[START OF Source document]

M: Have you had a moment while cooking where something small felt meaningful?
Honouring the relationship between food and memory has led to many moments where even the smallest things while cooking feel meaningful. It can be as simple as cutting tofu in the same way that I’ve always watched my mom cut it and how that memory returns with the movement of my knife.
M: What first drew you to cooking?
Some of my earliest and favourite memories have always involved sitting at a table with some really good food in the middle of it. Growing up with food as such an integral part of my family and identity, and seeing both of my parents cook, cooking became second nature. I’m drawn to it because it’s how I show love and it’s a way for me to create moments that I know I’ll always cherish. I also just really love to eat and this is a creative outlet that can lead to a delicious meal.
Do you think yohaku is something you notice or something you create?

[END OF Source document]
[START OF Data rows]

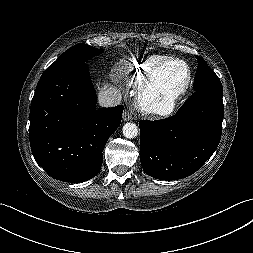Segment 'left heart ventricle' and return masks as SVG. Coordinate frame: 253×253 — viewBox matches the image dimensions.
Returning a JSON list of instances; mask_svg holds the SVG:
<instances>
[{"instance_id":"1","label":"left heart ventricle","mask_w":253,"mask_h":253,"mask_svg":"<svg viewBox=\"0 0 253 253\" xmlns=\"http://www.w3.org/2000/svg\"><path fill=\"white\" fill-rule=\"evenodd\" d=\"M186 75L187 72L183 65L178 63L168 64L157 75L154 89L158 91L176 90L184 84Z\"/></svg>"}]
</instances>
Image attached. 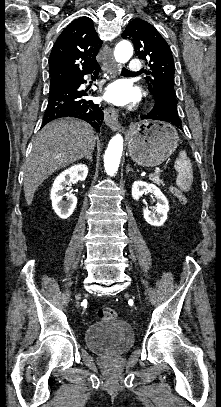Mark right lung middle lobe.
Masks as SVG:
<instances>
[{"instance_id":"obj_1","label":"right lung middle lobe","mask_w":221,"mask_h":407,"mask_svg":"<svg viewBox=\"0 0 221 407\" xmlns=\"http://www.w3.org/2000/svg\"><path fill=\"white\" fill-rule=\"evenodd\" d=\"M54 86H52L51 84H50V88H53Z\"/></svg>"}]
</instances>
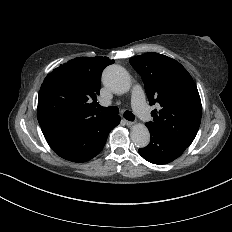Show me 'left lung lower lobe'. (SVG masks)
<instances>
[{
	"instance_id": "obj_1",
	"label": "left lung lower lobe",
	"mask_w": 232,
	"mask_h": 232,
	"mask_svg": "<svg viewBox=\"0 0 232 232\" xmlns=\"http://www.w3.org/2000/svg\"><path fill=\"white\" fill-rule=\"evenodd\" d=\"M150 131L148 146L139 149V154L153 164H167L178 158L187 148L182 143L156 131Z\"/></svg>"
}]
</instances>
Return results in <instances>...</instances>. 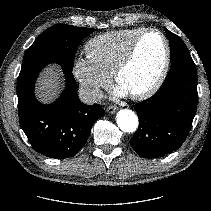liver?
Listing matches in <instances>:
<instances>
[{"label": "liver", "mask_w": 211, "mask_h": 211, "mask_svg": "<svg viewBox=\"0 0 211 211\" xmlns=\"http://www.w3.org/2000/svg\"><path fill=\"white\" fill-rule=\"evenodd\" d=\"M62 86L59 72L53 68H47L38 81L37 96L43 102H50L57 97Z\"/></svg>", "instance_id": "liver-1"}]
</instances>
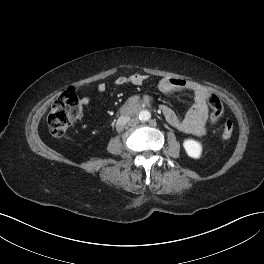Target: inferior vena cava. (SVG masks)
<instances>
[{"label":"inferior vena cava","mask_w":264,"mask_h":264,"mask_svg":"<svg viewBox=\"0 0 264 264\" xmlns=\"http://www.w3.org/2000/svg\"><path fill=\"white\" fill-rule=\"evenodd\" d=\"M129 120H130V117L128 116H120L117 121V124L122 126V125H125L127 122H129Z\"/></svg>","instance_id":"1"}]
</instances>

[END OF Data rows]

Stated problem A
In the cooking interview, what food does the speaker mention cutting the same way their mom always cut it?
Stated problem B
Please condense the paragraph in the cooking interview that opens "Some of my earliest and favourite memories" into a short bulleted list that keeps its main facts.
Stated problem C
Transcribe word for word the part of the cooking interview starting with "Some of my earliest" and going on through "something you create?".

Worked solution A
Tofu.

Worked solution B
- The speaker's earliest, most treasured memories involve sitting at a table around really good food.
- Food was central to the speaker's family and identity, and both parents cooked, so cooking became second nature.
- Cooking is how the speaker shows love and creates moments they will always cherish.
- The speaker loves to eat, and cooking is a creative outlet that can lead to a delicious meal.

Worked solution C
Some of my earliest and favourite memories have always involved sitting at a table with some really good food in the middle of it. Growing up with food as such an integral part of my family and identity, and seeing both of my parents cook, cooking became second nature. I’m drawn to it because it’s how I show love and it’s a way for me to create moments that I know I’ll always cherish. I also just really love to eat and this is a creative outlet that can lead to a delicious meal.
Do you think yohaku is something you notice or something you create?